Reasons For Hearing Loss: Chronic Kidney Disease
How much do you know about the reasons for hearing loss? Or, more specifically, are you well informed about the links between hearing loss and a number of diseases and medical conditions?
Fact is hearing loss is not a self-contained impairment limited just to your ears. Many different studies conducted here and abroad have demonstrated that quite a few serious ailments can impact our hearing. It just goes to show that all the bodily organs and functions are tightly interconnected: When one system or organ fails, it sends rippling effects through the others. Your hearing is not immune to this insidious process.
Kidney Disease and Hearing Loss
The most recent study, reported this month in the American Journal of Kidney Diseases, indicates that older people who suffer from moderate chronic kidney disease (CKD) may require screening and treatment for hearing loss.
Australian researchers examined the medical records of 2,564 people aged 50 and over, 513 of whom had moderate chronic kidney disease. Some 54.4 percent of all the patients with chronic kidney disease had some degree of hearing loss, as compared to 28.3 percent of those who had no kidney problems. Severe hearing loss affected nearly 30 percent of the CKD patients, compared to only 10 percent of the others.
What is the correlation between the CKD and hearing loss? According to researchers, "The link can be explained by structural and functional similarities between tissues in the inner ear and in the kidney. Additionally, toxins that accumulate in kidney failure can damage nerves, including those in the inner ear."
Also, some treatments for kidney ailments can affect hearing.
Of course, this doesn't mean that if you have kidney disease, your hearing capacity will be automatically diminished. However, to be on a safe side, experts suggest having your hearing tested if you have been diagnosed with a kidney disorder, and even more so if you are treated with medications that can potentially damage hearing.
That's Not All...Diabetes Risk
Unfortunately, there is a proven correlation between hearing loss and many other diseases as well. Take diabetes, for example. Type 2 diabetes and hearing loss have been medically linked for many years: A study funded by the National Institutes of Health indicates that hearing loss is about twice as common in adults with diabetes compared to those who do not have the disease. Additionally, Meniere's disease, a disorder of the inner ear that can affect hearing and balance, may also be caused by diabetes.
How are diabetes and hearing loss correlated?

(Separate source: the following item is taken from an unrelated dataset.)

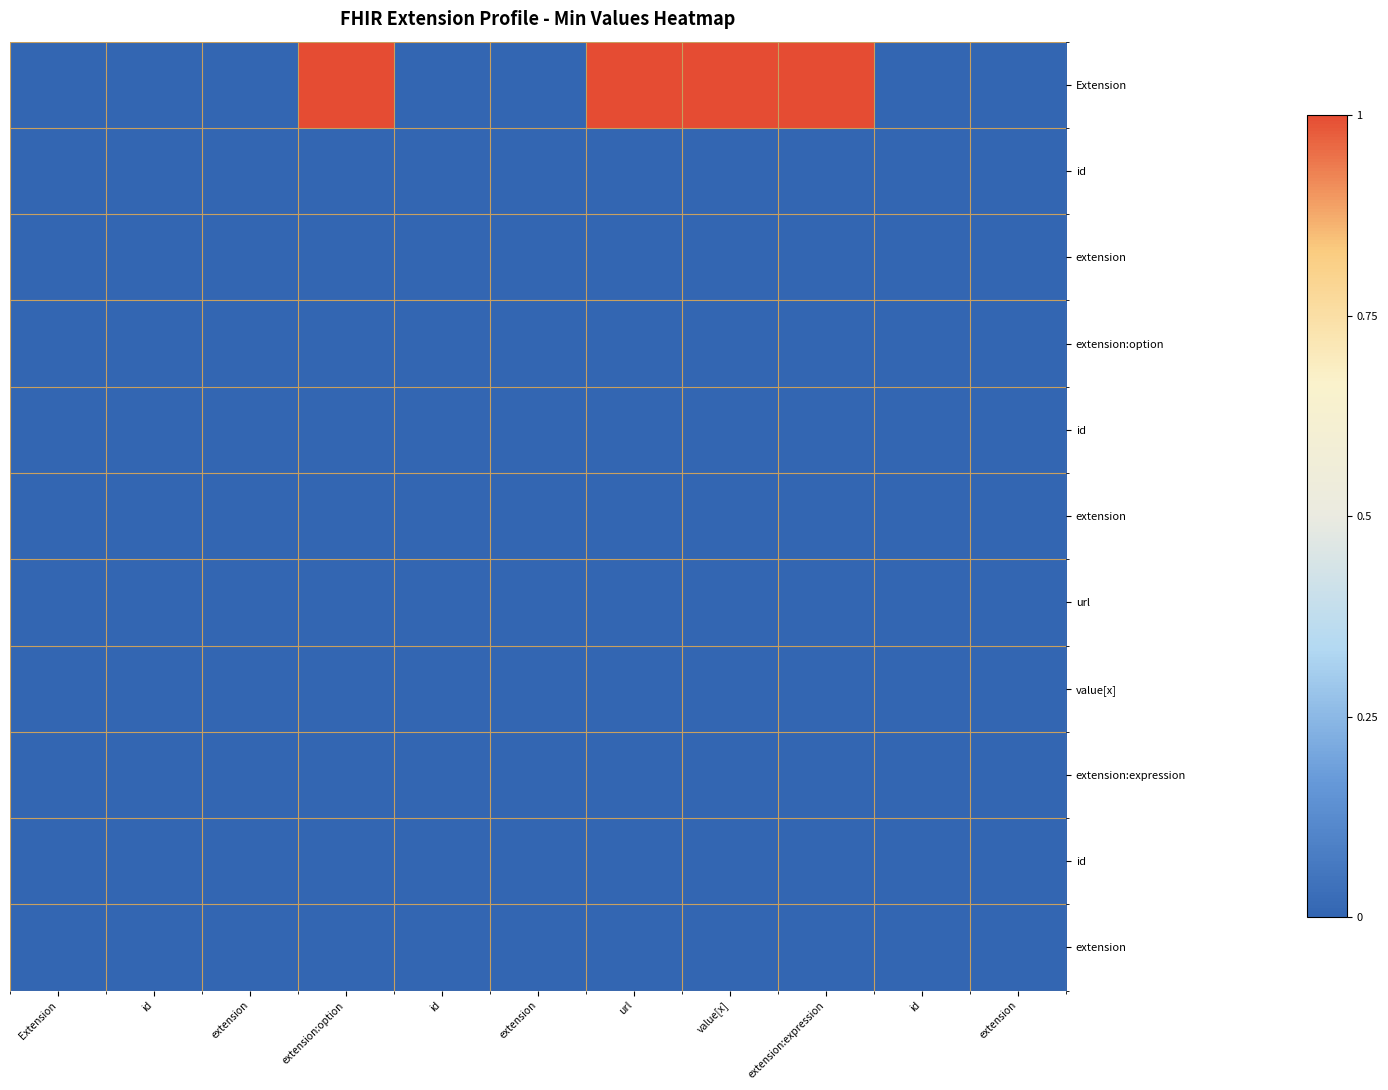

Which category has the highest value across all series?

extension:option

Researchers believe that hearing impairment in diabetics is caused by damage to the nerves and blood vessels of the inner ear, the same damage that causes infections of the feet and damage to the eye's retina.
If you have (or think you may have) diabetes, you should obviously be under a doctor's supervision to make sure you are properly treated. And, don't forget to have regular hearing tests as part of your routine screening.
The Heart Of The Matter
You know that a strong heart and cardiovascular system in general are essential for good health, right? But did you know that cardiovascular disease (CVD) is a factor in hearing loss?

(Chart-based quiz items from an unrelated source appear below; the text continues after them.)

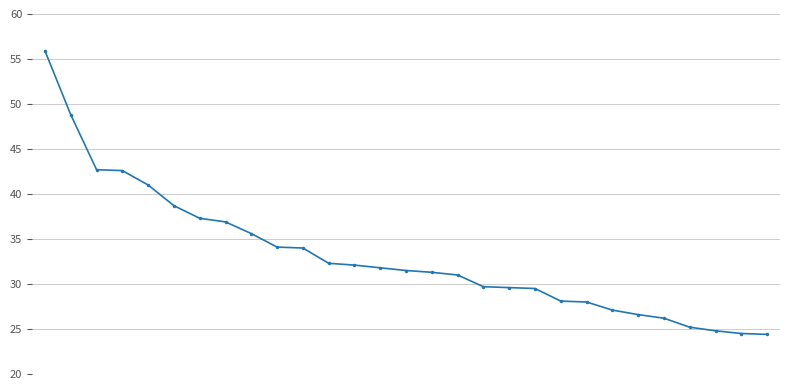

What is the value of the 12th point from the left?

32.3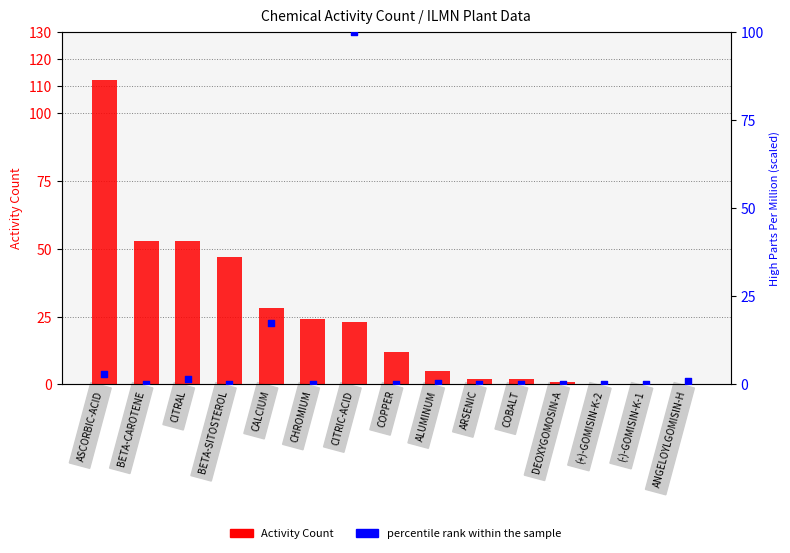

What are all the series names shown in the legend?

Activity Count, percentile rank within the sample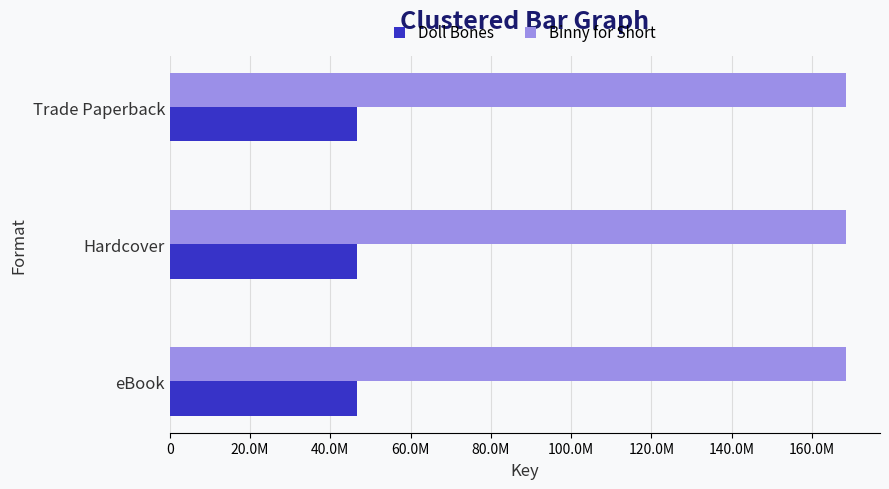

What are all the series names shown in the legend?

Doll Bones, Binny for Short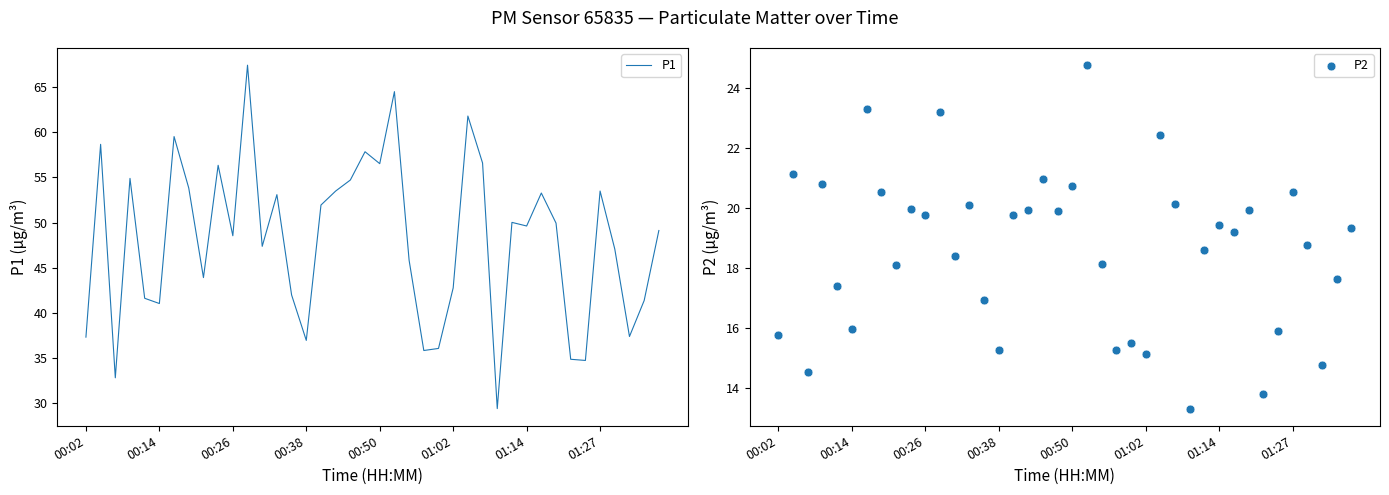

At which category is the sum across all series the highest?

11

Think of the cochlea, a snail-shaped, fluid filled tube in your inner ear that plays an important part in your hearing by translating sound into nerve impulses that are sent to the brain. You may not immediately think there is a connection between the heart and the cochlea, but remember what we said at the beginning of this article: All our organs and bodily functions are linked.

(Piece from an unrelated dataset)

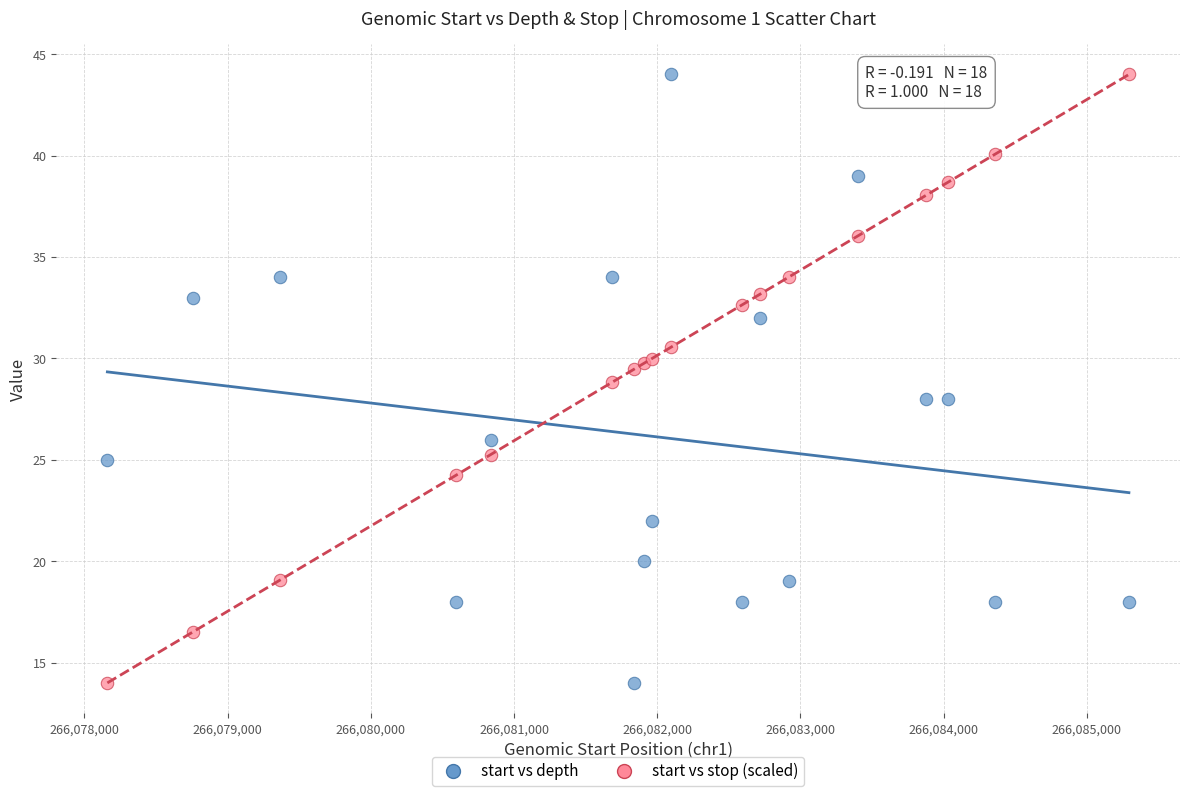

What is the X range (max minus min) for the scatter plot?

7134.0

As an example, Wisconsin researchers found that people with a history of heart disease were on average 54 percent more likely to have impaired cochlear function than adults without CVD.
Not only that, but international research shows that some of the factors that cause CVD can also put our hearing at risk. High cholesterol, high blood pressure, and obesity have also been linked in studies to loss of hearing – in addition to other serious complications, of course, such as heart attacks and strokes.
Unfortunately, there is more bad news: cancer patients can also experience hearing loss because many chemotherapy drugs are toxic to the hearing organs.
You may be wondering by now whether there is anything positive you can take away from this article.
Some of the diseases mentioned above could be prevented by smart lifestyle choices such as a healthy, low-fat diet, regular exercise, and, if you are a smoker, quitting (especially since cigarettes can also be bad for your hearing). And, medical supervision and proper treatment should, of course, go hand-in-hand with healthy lifestyle.
As far as hearing is concerned, the "take-home" message is this: If you suffer from any of the above-mentioned conditions, have your hearing routinely tested. If it turns out that your hearing is impaired, get fitted for hearing aids to ensure quality of life and your hearing stay healthy. If only treating all the other conditions were that easy!